(Stored data)
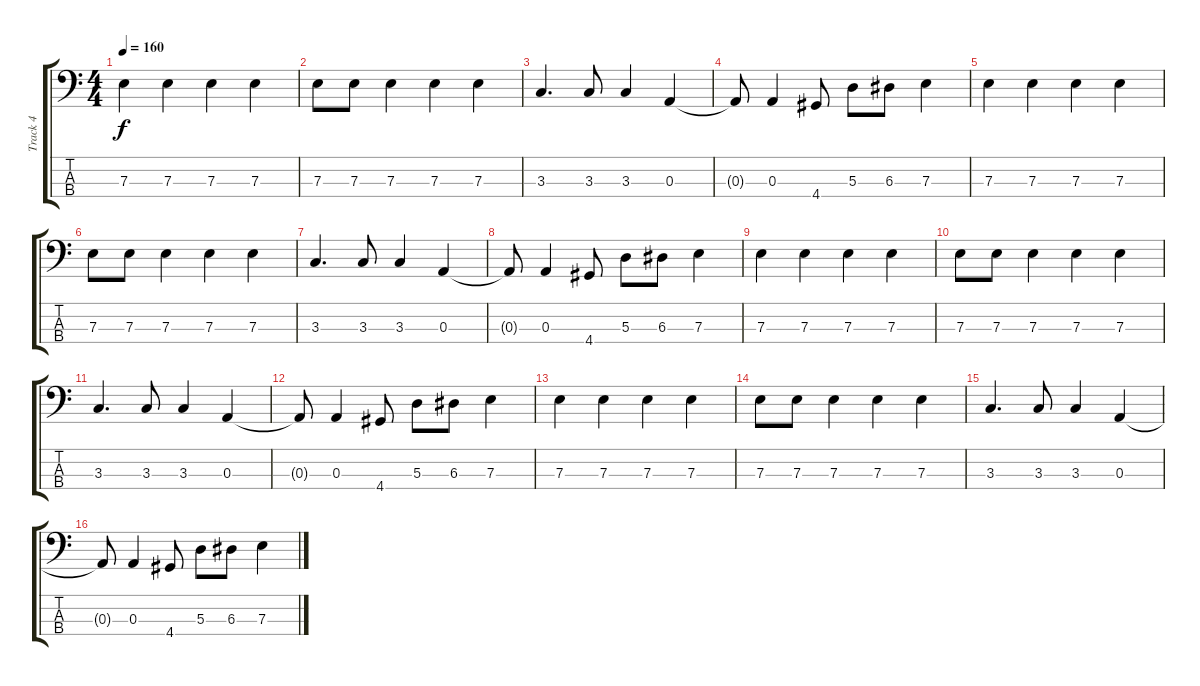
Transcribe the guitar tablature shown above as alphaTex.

\track ("Track 4" "Track 4") {instrument electricbassfinger}
\staff {score tabs}
\tuning (G2 D2 A1 E1) {hide}
\ts (4 4)
\tempo 160
\clef f4
\ks c
7.3.4{dy f} 7.3.4 7.3.4 7.3.4 |
7.3.8 7.3.8 7.3.4 7.3.4 7.3.4 |
3.3.4{d} 3.3.8 3.3.4 0.3.4 |
0.3{t}.8 0.3.4 4.4.8 5.3.8 6.3.8 7.3.4 |
7.3.4 7.3.4 7.3.4 7.3.4 |
7.3.8 7.3.8 7.3.4 7.3.4 7.3.4 |
3.3.4{d} 3.3.8 3.3.4 0.3.4 |
0.3{t}.8 0.3.4 4.4.8 5.3.8 6.3.8 7.3.4 |
7.3.4 7.3.4 7.3.4 7.3.4 |
7.3.8 7.3.8 7.3.4 7.3.4 7.3.4 |
3.3.4{d} 3.3.8 3.3.4 0.3.4 |
0.3{t}.8 0.3.4 4.4.8 5.3.8 6.3.8 7.3.4 |
7.3.4 7.3.4 7.3.4 7.3.4 |
7.3.8 7.3.8 7.3.4 7.3.4 7.3.4 |
3.3.4{d} 3.3.8 3.3.4 0.3.4 |
0.3{t}.8 0.3.4 4.4.8 5.3.8 6.3.8 7.3.4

■ **SET PROBLEM**
Pick out each line of the items above that contains the string "track", and copy those lines. Case matters.

■ **EXERCISE RESULT**
\track ("Track 4" "Track 4") {instrument electricbassfinger}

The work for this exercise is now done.